“Adobe Quietly Surrenders to Steve Jobs, Builds Flash Alternative.” That’s the headline on Adam Clark Estes’s article over at the Atlantic on Edge, Adobe’s new HTML5 authoring tool. It captures the tone of a lot of coverage I’ve seen. Edge supposedly represents a capitulation on Adobe’s part. And it’s supposedly a product that Adobe might never have come up with if Steve Jobs hadn’t kept Flash off of the iPhone and iPad and been bluntly public about his reasoning.
Well, maybe. It’s true that the inability of Flash to run natively on iOS gives Adobe a powerful incentive to get on the HTML5 bandwagon. I tend to think, however, that this take gives Apple too much credit, and Adobe too little. Edge isn’t about Adobe bowing to Steve Jobs; it’s about it acknowledging reality. And Adobe shouldn’t be building this product in a grudging, grumbly fashion. If Edge is a great HTML5 tool, there’s no reason why it can’t be an enormously popular and profitable component of the company’s portfolio. It would be nuts for Adobe not to do it.
I’ve run Flash on a bunch of mobile devices based on three operating systems: Android, WebOS, and QNX. Sometimes it works, sort of. But that’s the best thing I can say about the experience. It’s usually painfully obvious that Flash really wants more computing horsepower than phones and tablets have. And even when performance isn’t a serious issue, it’s too often clear that most Flash content wasn’t designed with touchscreen input in mind.

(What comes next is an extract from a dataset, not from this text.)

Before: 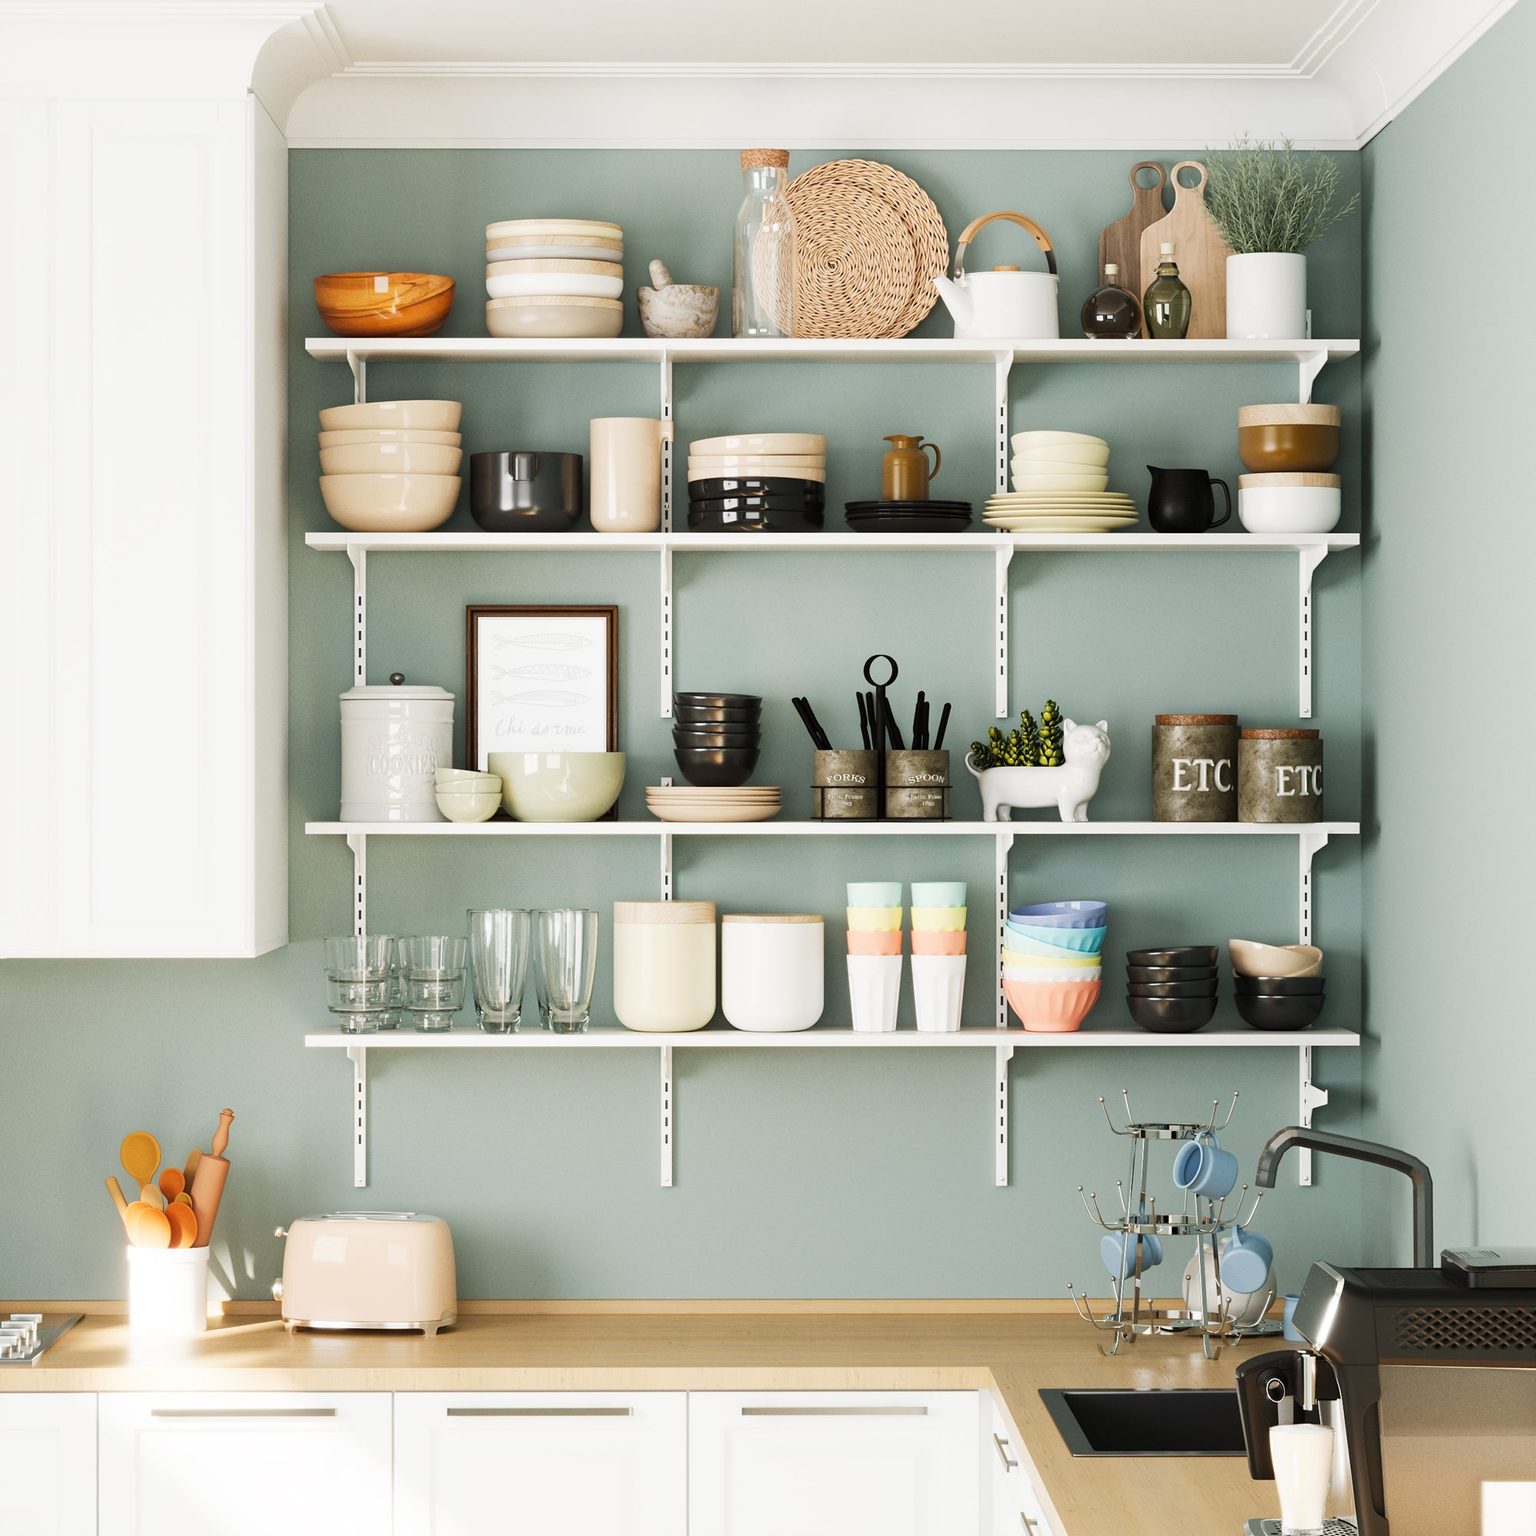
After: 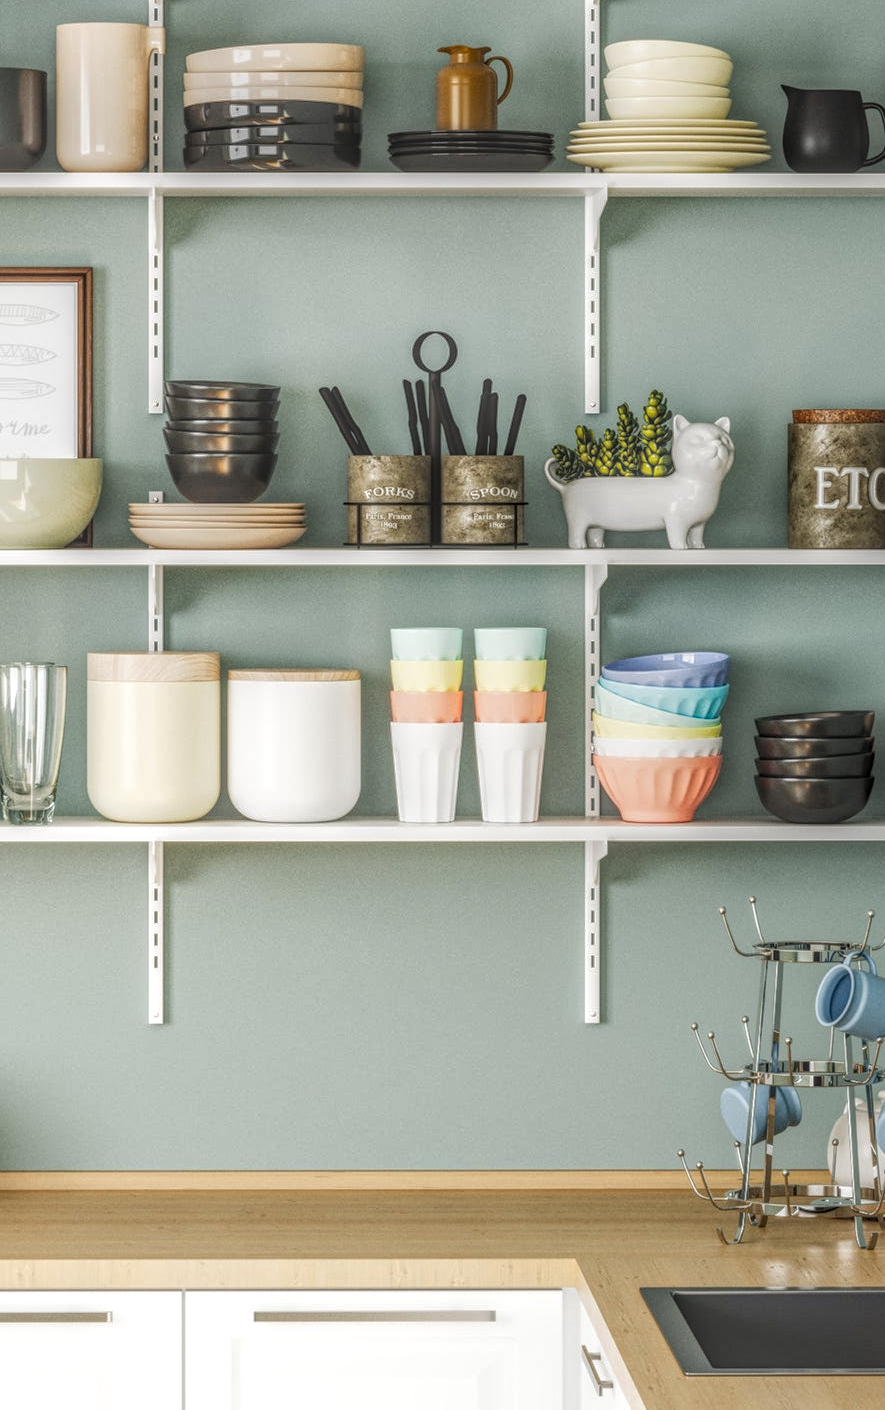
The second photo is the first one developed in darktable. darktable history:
crop: left 35.632%, top 26.079%, right 20.08%, bottom 3.414%
local contrast: highlights 3%, shadows 5%, detail 201%, midtone range 0.249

End result: On mobile devices, Flash gets out of sync. Or freezes up. Or has odd display glitches. Or doesn’t let you control apps the way they were intended to be controlled. It introduces as many problems as it solves.
Even if Adobe is inclined to be biased in favor of Flash, and in favor of the profits that Flash currently brings, it must understand that mobile Flash in its current incarnation has severe issues. It keeps saying that the next version of Flash is going to be great. But by the time mobile Flash is great–or even just tolerable–it might be largely irrelevant. (Its absence on iOS hasn’t hurt Apple devices so much as forced sites and developers to redo their Flash-based creations so that they don’t require Flash anymore.)
But you know what? If Flash did run on iOS, it wouldn’t solve Adobe’s Flash problems. It would almost certainly be less than satisfactory there, too. It would still feel like the past, and HTML5 would still feel like the future.
And even if Flash somehow worked great on every mobile device, HTML5 would be here, and would be burgeoning–and it would make perfect sense for Adobe to create Edge.
There’s no scenario under which it’s a bad idea for Adobe to build a top-notch HTML5 authoring product. Adobe, I suspect, is capable of understanding that without Steve Jobs’ help. The hard part will be making sure that Edge is, in fact, that product.